My paper has a proud record of support for Asian, Chinese and West Indian communities who have added vitality to our society.More are welcome, as long as they come legally. What dismays us all is the arrival of criminal opportunists, transported by people-smugglers who make more money out of this traffic than out of drugs.
People believe their tolerance and hospitality has been taken for granted by this Government. They resent the deceitful way ministers have fiddled statistics and concealed plans for housing large numbers in former hotels and stately homes. Many think too much money is being spent on their welfare, NHS care and legal aid while needy citizens have to rely on inferior public services.

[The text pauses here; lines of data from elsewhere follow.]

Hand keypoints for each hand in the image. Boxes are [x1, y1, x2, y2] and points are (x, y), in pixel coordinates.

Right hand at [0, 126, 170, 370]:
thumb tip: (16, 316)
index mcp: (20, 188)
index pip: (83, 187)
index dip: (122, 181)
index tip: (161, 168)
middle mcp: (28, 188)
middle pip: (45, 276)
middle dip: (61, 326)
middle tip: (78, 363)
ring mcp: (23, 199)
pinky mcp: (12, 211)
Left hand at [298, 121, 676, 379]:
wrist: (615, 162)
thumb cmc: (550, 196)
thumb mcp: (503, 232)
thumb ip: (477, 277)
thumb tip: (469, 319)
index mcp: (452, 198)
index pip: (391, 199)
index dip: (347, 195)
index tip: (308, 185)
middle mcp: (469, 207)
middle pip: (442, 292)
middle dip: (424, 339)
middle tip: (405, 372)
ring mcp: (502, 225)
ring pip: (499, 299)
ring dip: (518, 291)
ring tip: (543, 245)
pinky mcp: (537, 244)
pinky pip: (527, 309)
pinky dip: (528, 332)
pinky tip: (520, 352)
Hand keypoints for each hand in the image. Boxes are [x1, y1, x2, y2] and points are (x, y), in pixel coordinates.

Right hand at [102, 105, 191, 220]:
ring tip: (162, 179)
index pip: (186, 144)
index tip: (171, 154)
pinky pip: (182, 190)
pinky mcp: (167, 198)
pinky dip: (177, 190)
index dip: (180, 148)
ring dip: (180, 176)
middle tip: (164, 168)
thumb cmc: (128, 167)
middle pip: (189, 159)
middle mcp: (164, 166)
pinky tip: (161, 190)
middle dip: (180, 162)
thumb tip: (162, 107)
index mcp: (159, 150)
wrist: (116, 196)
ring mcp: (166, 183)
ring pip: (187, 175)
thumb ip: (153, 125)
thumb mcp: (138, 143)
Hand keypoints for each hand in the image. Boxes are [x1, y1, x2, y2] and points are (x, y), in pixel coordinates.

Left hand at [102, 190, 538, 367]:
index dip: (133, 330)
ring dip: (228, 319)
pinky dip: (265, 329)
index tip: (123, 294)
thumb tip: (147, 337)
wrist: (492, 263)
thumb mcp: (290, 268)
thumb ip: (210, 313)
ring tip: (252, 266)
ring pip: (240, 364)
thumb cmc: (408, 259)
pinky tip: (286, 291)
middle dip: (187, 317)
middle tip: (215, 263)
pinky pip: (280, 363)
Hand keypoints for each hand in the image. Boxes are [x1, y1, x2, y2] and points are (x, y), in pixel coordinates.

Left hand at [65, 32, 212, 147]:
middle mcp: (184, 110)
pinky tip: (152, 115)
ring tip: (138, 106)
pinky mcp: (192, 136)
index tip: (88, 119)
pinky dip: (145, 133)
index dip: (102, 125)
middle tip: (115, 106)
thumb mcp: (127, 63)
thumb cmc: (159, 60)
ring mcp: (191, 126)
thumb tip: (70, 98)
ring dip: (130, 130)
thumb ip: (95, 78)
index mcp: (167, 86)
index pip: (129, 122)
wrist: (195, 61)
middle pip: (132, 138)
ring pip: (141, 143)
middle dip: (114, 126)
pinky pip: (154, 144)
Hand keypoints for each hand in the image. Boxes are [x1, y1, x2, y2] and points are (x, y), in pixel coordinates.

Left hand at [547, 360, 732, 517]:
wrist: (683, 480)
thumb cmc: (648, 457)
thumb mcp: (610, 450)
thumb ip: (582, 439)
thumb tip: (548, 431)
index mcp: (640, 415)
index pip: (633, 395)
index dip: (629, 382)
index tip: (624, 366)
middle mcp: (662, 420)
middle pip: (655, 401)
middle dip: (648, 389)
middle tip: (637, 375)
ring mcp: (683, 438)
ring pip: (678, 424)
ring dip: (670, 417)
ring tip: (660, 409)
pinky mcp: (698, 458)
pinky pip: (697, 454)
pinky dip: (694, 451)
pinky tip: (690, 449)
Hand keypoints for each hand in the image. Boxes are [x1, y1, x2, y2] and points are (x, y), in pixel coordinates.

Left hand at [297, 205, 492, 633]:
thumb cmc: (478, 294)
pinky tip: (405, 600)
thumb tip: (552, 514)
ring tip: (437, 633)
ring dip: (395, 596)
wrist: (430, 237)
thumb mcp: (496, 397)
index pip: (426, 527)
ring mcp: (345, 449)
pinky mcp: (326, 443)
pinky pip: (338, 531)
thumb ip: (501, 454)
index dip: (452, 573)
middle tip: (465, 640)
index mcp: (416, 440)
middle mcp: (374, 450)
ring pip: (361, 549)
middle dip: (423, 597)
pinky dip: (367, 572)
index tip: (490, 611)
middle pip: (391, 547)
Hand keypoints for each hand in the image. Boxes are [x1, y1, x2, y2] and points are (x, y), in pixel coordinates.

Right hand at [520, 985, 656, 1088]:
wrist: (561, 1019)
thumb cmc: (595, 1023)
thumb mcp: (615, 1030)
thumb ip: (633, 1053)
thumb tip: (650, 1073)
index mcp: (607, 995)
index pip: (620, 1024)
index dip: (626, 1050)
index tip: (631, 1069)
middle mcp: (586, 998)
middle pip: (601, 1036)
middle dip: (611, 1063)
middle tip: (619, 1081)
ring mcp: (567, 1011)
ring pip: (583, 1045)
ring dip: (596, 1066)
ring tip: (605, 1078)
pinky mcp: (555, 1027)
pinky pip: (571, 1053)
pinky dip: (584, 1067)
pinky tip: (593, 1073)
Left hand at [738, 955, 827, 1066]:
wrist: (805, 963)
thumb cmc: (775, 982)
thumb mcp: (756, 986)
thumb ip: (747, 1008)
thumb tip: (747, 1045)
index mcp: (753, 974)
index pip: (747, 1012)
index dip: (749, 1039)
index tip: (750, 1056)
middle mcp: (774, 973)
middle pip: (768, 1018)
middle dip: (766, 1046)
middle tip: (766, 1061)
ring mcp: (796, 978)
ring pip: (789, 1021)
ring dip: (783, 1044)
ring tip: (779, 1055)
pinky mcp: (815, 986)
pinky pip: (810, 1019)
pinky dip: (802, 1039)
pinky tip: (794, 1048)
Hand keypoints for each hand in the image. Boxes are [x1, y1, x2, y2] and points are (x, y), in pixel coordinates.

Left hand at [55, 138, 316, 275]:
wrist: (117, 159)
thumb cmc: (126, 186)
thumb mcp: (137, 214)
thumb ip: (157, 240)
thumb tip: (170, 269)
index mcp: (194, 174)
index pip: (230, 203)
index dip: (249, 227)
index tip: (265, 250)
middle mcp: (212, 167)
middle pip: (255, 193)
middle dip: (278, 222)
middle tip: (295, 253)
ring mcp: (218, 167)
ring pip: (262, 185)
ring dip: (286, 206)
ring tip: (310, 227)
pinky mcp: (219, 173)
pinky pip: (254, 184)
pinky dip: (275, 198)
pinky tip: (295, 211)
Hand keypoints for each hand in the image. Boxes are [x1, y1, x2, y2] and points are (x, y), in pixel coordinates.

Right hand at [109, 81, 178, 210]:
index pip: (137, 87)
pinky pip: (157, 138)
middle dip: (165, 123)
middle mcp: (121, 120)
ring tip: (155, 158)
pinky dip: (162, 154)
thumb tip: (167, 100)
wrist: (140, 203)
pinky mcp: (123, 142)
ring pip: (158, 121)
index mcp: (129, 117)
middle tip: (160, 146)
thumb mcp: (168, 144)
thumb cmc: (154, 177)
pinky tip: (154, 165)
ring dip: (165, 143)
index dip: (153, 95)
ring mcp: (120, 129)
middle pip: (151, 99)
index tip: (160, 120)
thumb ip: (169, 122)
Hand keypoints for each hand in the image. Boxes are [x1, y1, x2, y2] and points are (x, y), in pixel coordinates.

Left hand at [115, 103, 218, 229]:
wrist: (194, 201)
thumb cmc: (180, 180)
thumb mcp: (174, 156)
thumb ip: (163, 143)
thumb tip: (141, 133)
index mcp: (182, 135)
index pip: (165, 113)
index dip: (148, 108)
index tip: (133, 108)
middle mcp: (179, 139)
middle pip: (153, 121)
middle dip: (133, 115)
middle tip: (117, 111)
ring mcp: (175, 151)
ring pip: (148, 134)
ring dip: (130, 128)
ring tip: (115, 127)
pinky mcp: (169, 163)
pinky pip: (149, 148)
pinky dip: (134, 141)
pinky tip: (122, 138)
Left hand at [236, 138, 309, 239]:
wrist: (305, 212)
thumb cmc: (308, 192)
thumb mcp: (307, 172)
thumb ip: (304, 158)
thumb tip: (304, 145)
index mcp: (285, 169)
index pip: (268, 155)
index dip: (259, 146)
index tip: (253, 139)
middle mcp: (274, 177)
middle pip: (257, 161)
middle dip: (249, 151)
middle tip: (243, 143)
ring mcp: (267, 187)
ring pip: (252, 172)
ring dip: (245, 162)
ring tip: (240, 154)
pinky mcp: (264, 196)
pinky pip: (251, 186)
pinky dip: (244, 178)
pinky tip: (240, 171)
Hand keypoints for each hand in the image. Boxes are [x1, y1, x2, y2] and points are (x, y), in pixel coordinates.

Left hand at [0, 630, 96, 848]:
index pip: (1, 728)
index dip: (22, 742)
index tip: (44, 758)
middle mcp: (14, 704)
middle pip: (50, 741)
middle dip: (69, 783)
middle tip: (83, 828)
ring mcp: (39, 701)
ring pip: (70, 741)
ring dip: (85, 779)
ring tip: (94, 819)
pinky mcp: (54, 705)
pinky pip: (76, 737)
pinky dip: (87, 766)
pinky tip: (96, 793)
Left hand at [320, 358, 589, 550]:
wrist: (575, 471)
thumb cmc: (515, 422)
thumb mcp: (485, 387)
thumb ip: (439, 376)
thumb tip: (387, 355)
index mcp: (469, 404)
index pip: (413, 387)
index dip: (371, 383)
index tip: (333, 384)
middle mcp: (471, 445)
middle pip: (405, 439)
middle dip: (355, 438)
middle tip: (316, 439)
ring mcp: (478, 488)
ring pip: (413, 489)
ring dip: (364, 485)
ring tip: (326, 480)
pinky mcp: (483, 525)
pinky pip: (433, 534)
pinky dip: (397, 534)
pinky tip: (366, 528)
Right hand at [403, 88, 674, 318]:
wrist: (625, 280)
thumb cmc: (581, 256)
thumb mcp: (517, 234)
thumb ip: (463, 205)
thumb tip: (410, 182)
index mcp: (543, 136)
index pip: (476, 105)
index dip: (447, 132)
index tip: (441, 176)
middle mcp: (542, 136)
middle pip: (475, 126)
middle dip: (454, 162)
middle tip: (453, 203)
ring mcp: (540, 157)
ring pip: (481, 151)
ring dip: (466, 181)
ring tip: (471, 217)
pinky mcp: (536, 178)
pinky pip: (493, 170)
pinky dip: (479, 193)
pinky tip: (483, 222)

Mr Blunkett angrily blames us for stirring up "hysteria". But this is as unfair as it is absurd. The Sun has been raising questions about illegal immigration for many years. Now Tony Blair's Government is seriously rattled. But it is only the alleged murder of DC Stephen Oake by an Algerian "asylum-seeker" that finally spurred him into action.
The Government's unofficial "open-door" policy is now an inflammable vote loser. Sadly, it is already too late to do anything about the million who have elbowed their way into our country. But The Sun cannot sit idly by and watch another million turn up on our shores.
The author is Political Editor of The Sun
2003-02-03 06:33 | User Profile
What's happening in England right now is truly wonderful. The masses are coming awake and they are mad as hell. The only limits to how many council seats the BNP will win in the May elections will be in terms of party finances, personal and organization. The votes are there. Its unfortunate that the BNP took down its old internet article library which detailed how the party crafted its ideology and structure in order to be prepared to take advantage of what is happening now. They saw this coming five years ago when everyone else thought that the indigenous population had been thoroughly deracialized and that a nationalist revival was unthinkable.